Just the other day, a friend had this as his away message: “I really don’t care how much you loved Kurt Vonnegut.” It’s a good thing, too, because we were just about to spill to him about how sad it was, what a loss, so it goes, etc. But then we realized why his callousness made sense: This guy went to Cornell. So did Vonnegut. He worked on the paper. So did Vonnegut. Seriously, Cornell Sun staffers must spend their college careers so steeped in all things Vonnegut that the recent outpouring — sometimes respectful, sometimes awful — was just the last straw. Who can blame them for being sick and tired of hearing about Kurt Vonnegut?
Still, the Sun has given the man a proper burial. Last week they posted a commemorative section dedicated to the author, who worked at the Sun in the early 40s before dropping out to go to war. The Sun ran a straight obit, an affectionate editorial, a video of speech he gave at Cornell a couple of years ago, and some poems Vonnegut himself must have submitted to them in recent years. They’ve also collected a few pieces he wrote for the paper. It’s him, all right. One editorial begins:
Wendell L. Willkie, political yo-yo from the Hoosier State, has demanded a second front — while wearing a rumpled blue serge suit with egg on the vest.
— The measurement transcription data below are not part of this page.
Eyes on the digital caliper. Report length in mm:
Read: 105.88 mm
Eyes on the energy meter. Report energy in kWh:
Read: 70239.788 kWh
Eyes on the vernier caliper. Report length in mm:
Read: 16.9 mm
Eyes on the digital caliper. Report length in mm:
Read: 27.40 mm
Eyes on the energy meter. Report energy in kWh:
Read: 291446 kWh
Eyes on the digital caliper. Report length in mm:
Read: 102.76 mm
This homespun corporation lawyer, probably the last presidential candidate to be born anywhere near a log cabin, has set all England (excepting the stupid military authorities) yapping like a pack of underfed dogs in a kennel.
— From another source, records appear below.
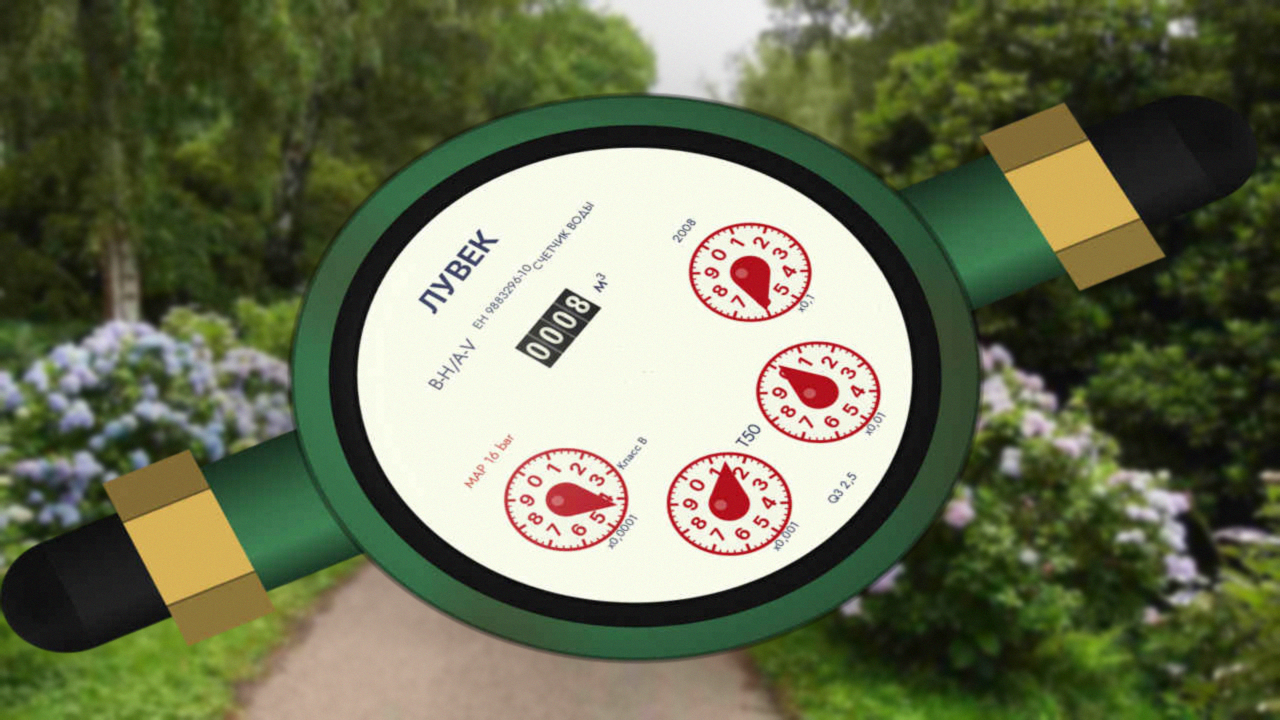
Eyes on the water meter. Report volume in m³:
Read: 8.6014 m³
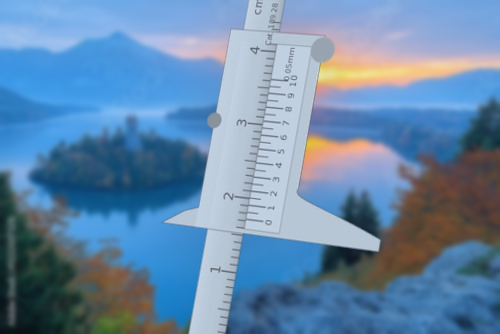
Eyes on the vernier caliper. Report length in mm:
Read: 17.2 mm
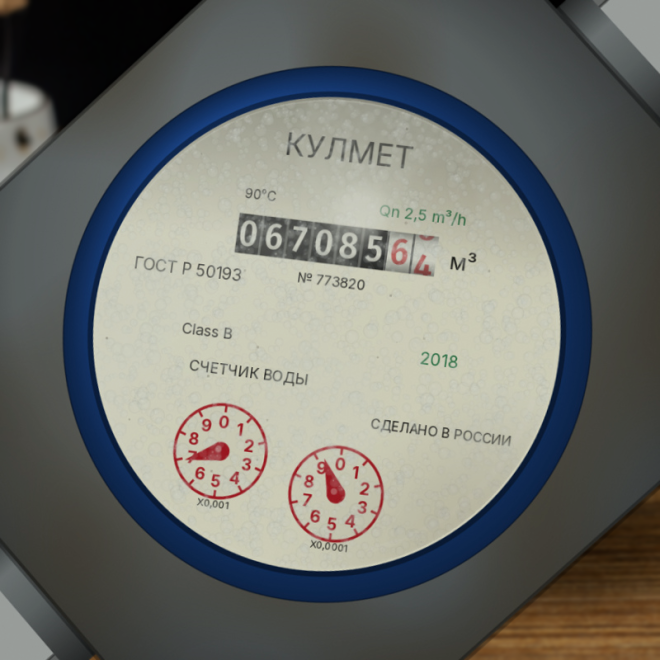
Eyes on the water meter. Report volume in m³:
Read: 67085.6369 m³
They also re-publish an excerpt from Vonnegut’s speech at a 1980 banquet, in which he talked about life as a Sun staffer:
We on The Sun were already in the midst of real life. By God, if we weren’t! We had just designed and written and caused to be manufactured yet another morning newspaper for a highly intelligent American community of respectable size — yes, and not during the Harding administration, either, but during 1940, ‘41 and ‘42, with the Great Depression ending, and with World War Two well begun.
I am an atheist, as some of you have gleaned from my writings. But I have to tell you that, as I trudged up the hill so late at night and all alone, I knew that God Almighty approved of me.
Any malnourished, sleep-deprived college paper drone knows exactly what he’s talking about.